Leviticus 18:18 indicates that polygamy is prohibited by the Mosaic Law; it is not morally permissible even if less than ideal—which is unfortunately commonly assumed by Christians.

OLD TESTAMENT SLAVERY AS INDENTURED SERVITUDE

While critics commonly equate Old Testament “slavery” with the antebellum South’s common harsh treatment of slaves, the term “slave(ry)” is misleading and should be understood as “contractual employment” or “indentured servitude”—much like a sports player who is “owned” by a team or a person contracted to serve a set time in the military.  Normally, according to the Law of Moses, servitude within Israel was poverty-induced, and it was to be voluntary and temporary (no more than seven years).  I deal with a number of difficult servitude passages.

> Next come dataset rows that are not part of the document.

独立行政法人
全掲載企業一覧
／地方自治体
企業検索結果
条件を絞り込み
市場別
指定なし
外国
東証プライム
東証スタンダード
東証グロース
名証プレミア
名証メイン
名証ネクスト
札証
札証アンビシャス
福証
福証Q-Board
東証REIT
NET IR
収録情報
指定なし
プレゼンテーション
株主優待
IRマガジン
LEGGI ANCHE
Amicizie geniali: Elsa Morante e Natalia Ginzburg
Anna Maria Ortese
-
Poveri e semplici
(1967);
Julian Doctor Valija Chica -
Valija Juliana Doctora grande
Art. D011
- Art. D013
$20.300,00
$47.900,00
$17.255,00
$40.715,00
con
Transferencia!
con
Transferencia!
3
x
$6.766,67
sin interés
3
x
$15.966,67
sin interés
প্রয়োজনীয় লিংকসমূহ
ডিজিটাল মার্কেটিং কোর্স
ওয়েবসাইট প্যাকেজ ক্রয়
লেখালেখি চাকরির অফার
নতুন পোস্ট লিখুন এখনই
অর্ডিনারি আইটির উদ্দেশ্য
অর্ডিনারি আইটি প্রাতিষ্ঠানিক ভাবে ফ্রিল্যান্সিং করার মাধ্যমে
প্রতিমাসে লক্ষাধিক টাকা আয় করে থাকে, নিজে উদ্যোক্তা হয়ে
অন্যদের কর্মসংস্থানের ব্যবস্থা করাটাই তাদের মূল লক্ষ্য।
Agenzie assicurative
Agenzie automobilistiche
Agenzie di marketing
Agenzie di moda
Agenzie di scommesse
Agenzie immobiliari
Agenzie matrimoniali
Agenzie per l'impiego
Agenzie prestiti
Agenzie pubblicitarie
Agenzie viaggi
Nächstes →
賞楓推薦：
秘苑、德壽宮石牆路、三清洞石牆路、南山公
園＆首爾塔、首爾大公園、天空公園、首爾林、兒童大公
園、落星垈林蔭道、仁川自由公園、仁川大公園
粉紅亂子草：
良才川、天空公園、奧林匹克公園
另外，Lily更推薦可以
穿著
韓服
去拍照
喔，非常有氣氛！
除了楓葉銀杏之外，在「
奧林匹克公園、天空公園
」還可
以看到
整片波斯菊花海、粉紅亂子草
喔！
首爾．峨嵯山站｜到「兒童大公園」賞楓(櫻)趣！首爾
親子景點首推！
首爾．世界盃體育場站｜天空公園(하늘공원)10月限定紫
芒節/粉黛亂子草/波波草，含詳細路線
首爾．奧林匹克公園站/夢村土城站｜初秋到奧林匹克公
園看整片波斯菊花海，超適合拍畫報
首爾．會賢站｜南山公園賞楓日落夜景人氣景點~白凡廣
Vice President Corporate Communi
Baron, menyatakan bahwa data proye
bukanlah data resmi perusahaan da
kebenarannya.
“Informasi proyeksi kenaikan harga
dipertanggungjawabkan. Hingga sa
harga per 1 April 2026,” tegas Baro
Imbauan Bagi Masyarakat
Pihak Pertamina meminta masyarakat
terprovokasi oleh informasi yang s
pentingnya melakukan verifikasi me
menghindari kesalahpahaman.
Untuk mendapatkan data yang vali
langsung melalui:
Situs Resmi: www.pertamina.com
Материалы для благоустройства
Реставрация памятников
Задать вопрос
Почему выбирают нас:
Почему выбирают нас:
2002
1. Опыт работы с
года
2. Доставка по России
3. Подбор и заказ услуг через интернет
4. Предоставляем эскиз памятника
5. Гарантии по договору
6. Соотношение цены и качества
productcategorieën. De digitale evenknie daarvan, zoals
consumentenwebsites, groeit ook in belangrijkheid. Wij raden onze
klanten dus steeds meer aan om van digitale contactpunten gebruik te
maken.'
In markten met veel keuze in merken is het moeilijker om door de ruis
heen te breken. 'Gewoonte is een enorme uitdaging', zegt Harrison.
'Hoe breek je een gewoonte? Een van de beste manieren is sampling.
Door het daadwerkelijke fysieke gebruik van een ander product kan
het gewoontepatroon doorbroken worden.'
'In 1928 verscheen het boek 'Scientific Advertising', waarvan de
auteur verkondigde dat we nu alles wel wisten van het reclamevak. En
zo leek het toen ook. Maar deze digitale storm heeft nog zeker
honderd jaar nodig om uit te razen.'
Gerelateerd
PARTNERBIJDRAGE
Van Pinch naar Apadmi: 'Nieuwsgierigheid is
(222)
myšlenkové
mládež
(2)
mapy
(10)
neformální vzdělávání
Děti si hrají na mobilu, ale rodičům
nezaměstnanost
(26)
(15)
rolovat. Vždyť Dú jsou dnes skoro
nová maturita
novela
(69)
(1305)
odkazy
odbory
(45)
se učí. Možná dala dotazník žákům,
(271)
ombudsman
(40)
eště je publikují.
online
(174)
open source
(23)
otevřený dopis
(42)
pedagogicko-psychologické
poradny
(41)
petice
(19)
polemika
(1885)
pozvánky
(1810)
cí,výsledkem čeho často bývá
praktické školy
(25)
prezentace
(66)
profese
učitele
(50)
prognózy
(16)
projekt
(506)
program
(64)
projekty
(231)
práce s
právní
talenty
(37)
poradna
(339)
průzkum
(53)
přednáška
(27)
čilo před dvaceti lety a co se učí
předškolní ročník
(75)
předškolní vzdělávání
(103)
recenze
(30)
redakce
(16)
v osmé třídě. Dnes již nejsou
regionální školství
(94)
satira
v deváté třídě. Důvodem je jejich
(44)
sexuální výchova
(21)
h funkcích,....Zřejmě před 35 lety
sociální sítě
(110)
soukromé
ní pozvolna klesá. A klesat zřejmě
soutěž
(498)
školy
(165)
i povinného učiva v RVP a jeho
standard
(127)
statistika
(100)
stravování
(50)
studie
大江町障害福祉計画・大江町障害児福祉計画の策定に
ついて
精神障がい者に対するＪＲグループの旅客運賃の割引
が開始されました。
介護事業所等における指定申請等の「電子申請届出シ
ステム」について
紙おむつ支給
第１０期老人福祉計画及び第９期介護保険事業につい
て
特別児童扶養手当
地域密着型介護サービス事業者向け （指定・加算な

NEW TESTAMENT SLAVERY AND ONESIMUS

I dip into the New Testament on the topic of slavery, as this is a different issue than Old Testament indentured servitude. In addition to arguing for the radically humanizing treatment of slaves in the New Testament, I argue that Onesimus was in all likelihood not a slave; that interpretation of Philemon comes significantly later in church history. For example, there are no “flight” verbs in Philemon, which would be strange if Onesimus had run away.  Various scholars argue that Philemon and Onesimus were not only (alienated) Christian brothers, but possibly biological brothers as well.